Because Canadian corporate law, jurisprudence and accepted standards of governance are so similar to those in the United States, the Disney decision will be of interest to directors of Canadian corporations. However, there are substantive differences between Canadian and U.S. law that must be kept in mind in applying the Disney decision in a Canadian context:

  • Under U.S. corporate law, the duty of care is part of the fiduciary duty. Canadian corporate law imposes two duties on directors and officers – the fiduciary duty (the duty to act honestly and in good faith, with a view to the best interests of the corporation) and the duty of care (the duty to exercise the care, diligence and skill that a reasonably prudent person would exercise in comparable circumstances). It is in part this difference in approach that has led the U.S. courts to the view that directors may have a fiduciary duty to creditors when the corporation is "in the vicinity of insolvency", while Canadian law (as recently articulated by the Supreme Court of Canada in the Peoples decision) takes the position that no such duty is owed by Canadian directors to the corporation's creditors.
  • Disney, like many other Delaware corporations, had in its articles an "exculpation clause" for its directors and officers. The Delaware corporate statute was amended in response to the Smith v. Van Gorkom decision to allow corporations to limit the liability of their directors and officers in situations which in Canada would essentially amount to a breach of the duty of care. It may not extend to breaches of loyalty or good faith or to transactions from which the director derived a personal benefit. Most Canadian corporate statutes specifically prohibit such exculpation clauses in a corporation's articles.

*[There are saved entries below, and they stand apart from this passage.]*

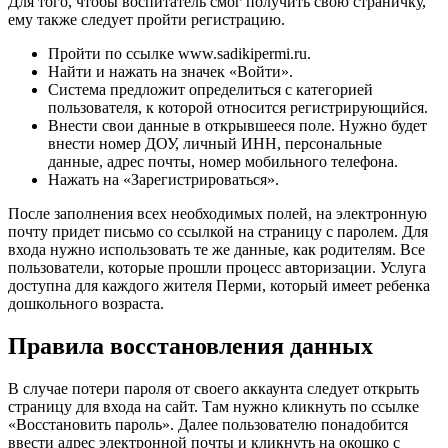
Для того, чтобы воспитатель смог получить свою страничку,
ему также следует пройти регистрацию.
Пройти по ссылке www.sadikipermi.ru.
Найти и нажать на значек «Войти».
Система предложит определиться с категорией
пользователя, к которой относится регистрирующийся.
Внести свои данные в открывшееся поле. Нужно будет
внести номер ДОУ, личный ИНН, персональные
данные, адрес почты, номер мобильного телефона.
Нажать на «Зарегистрироваться».
После заполнения всех необходимых полей, на электронную
почту придет письмо со ссылкой на страницу с паролем. Для
входа нужно использовать те же данные, как родителям. Все
пользователи, которые прошли процесс авторизации. Услуга
доступна для каждого жителя Перми, который имеет ребенка
дошкольного возраста.
Правила восстановления данных
В случае потери пароля от своего аккаунта следует открыть
страницу для входа на сайт. Там нужно кликнуть по ссылке
«Восстановить пароль». Далее пользователю понадобится
ввести адрес электронной почты и кликнуть на окошко с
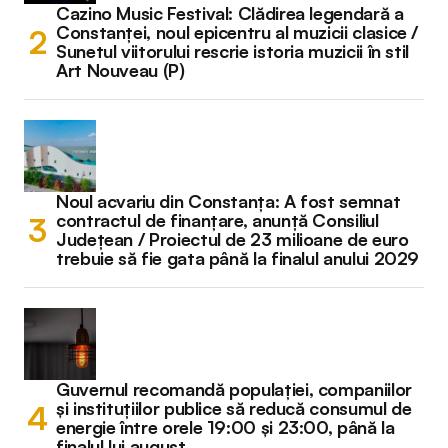
Cazino Music Festival: Clădirea legendară a
Constanței, noul epicentru al muzicii clasice /
Sunetul viitorului rescrie istoria muzicii în stil
Art Nouveau (P)
Noul acvariu din Constanța: A fost semnat
contractul de finanțare, anunță Consiliul
Județean / Proiectul de 23 milioane de euro
trebuie să fie gata până la finalul anului 2029
Guvernul recomandă populației, companiilor
și instituțiilor publice să reducă consumul de
energie între orele 19:00 și 23:00, până la
finalul lui august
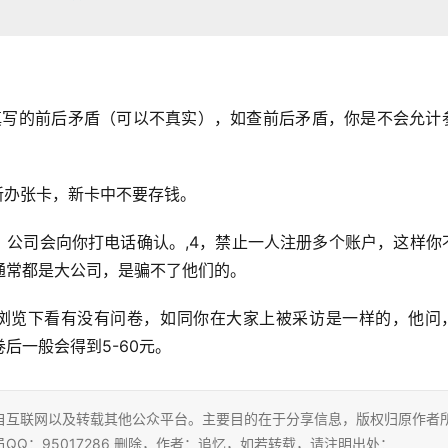
填写的前后矛盾（可以不真实），如查前后矛盾，你是不会允计
新办张卡，新卡中不要存钱。
，公司会向你打电话确认。,4，禁止一人注册多个账户，这样你
通常都是大公司，是骗不了他们的。
浏览下看有没有问卷，如同你在大家上被采访是一样的，他问
后一般会得到5-60元。
自互联网以及转载其他公众平台。主要目的在于分享信息，版权归原作者
Q：95017286 删除，作者：追忆，如若转载，请注明出处：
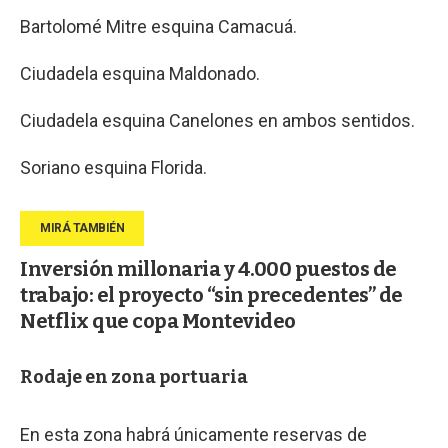
Bartolomé Mitre esquina Camacuá.
Ciudadela esquina Maldonado.
Ciudadela esquina Canelones en ambos sentidos.
Soriano esquina Florida.
Inversión millonaria y 4.000 puestos de
trabajo: el proyecto “sin precedentes” de
Netflix que copa Montevideo
Rodaje en zona portuaria
En esta zona habrá únicamente reservas de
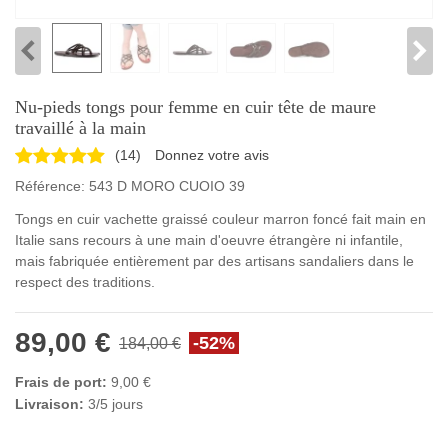
Nu-pieds tongs pour femme en cuir tête de maure
travaillé à la main
(
14
)
Donnez votre avis
Référence:
543 D MORO CUOIO 39
Tongs en cuir vachette graissé couleur marron foncé fait main en
Italie sans recours à une main d'oeuvre étrangère ni infantile,
mais fabriquée entièrement par des artisans sandaliers dans le
respect des traditions.
89,00 €
-52%
184,00 €
Frais de port:
9,00 €
Livraison:
3/5 jours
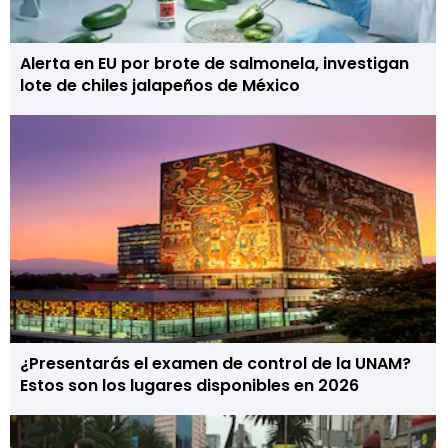
Alerta en EU por brote de salmonela, investigan
lote de chiles jalapeños de México
¿Presentarás el examen de control de la UNAM?
Estos son los lugares disponibles en 2026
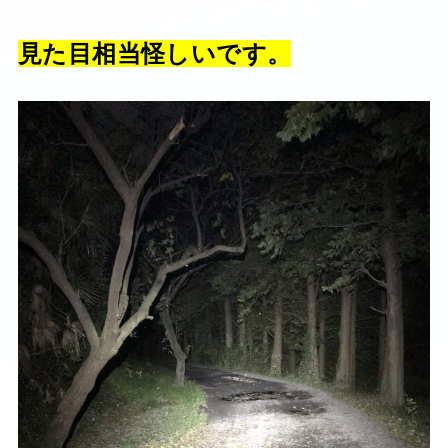
見た目相当怪しいです。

  • The Canadian business judgment rule is different from the American business judgment rule discussed in the decision. In the United States, there is a presumption that directors' decisions have been made on an informed basis, in good faith and with the honest belief that the action taken was in the best interests of the company. To overcome this presumption, a plaintiff must show not only that the director failed to exercise his or her fiduciary duty (including the duty of care), but that the director was "grossly negligent" in failing to do so. In other words, the onus is on the plaintiff to rebut the presumption that the directors acted properly. This is different from the approach taken by Canadian courts, which do not assume that the directors behaved appropriately, but instead review the processes followed by the directors in reaching their decision to determine whether those processes were in fact appropriate. An interesting contrast can be drawn between the Disney decision and the 2002 decision in UPM-Kymmene Corp. v. UPM-Kymmene Miramichi Inc. often referred to as the "Repap" decision. In that decision an Ontario court found that the compensation committee of Repap Enterprises Ltd. had completely abandoned its oversight responsibilities in connection with an employment contract with Repap. The Court held that the directors had breached their duty of care, but not their fiduciary duty. Whether a Canadian court would be prepared to consider an action in a situation similar to Disney or Repap as a breach of fiduciary duty remains an open question.
  • Notwithstanding the differences in Canadian law, the decision in Disney is a milestone in the development of U.S. law dealing with directors' duties that will be considered and referred to both in Canadian courtrooms and in Canadian boardrooms.

    1 In re The Walt Disney Company, 2005 Del. Ch. Lexis 113.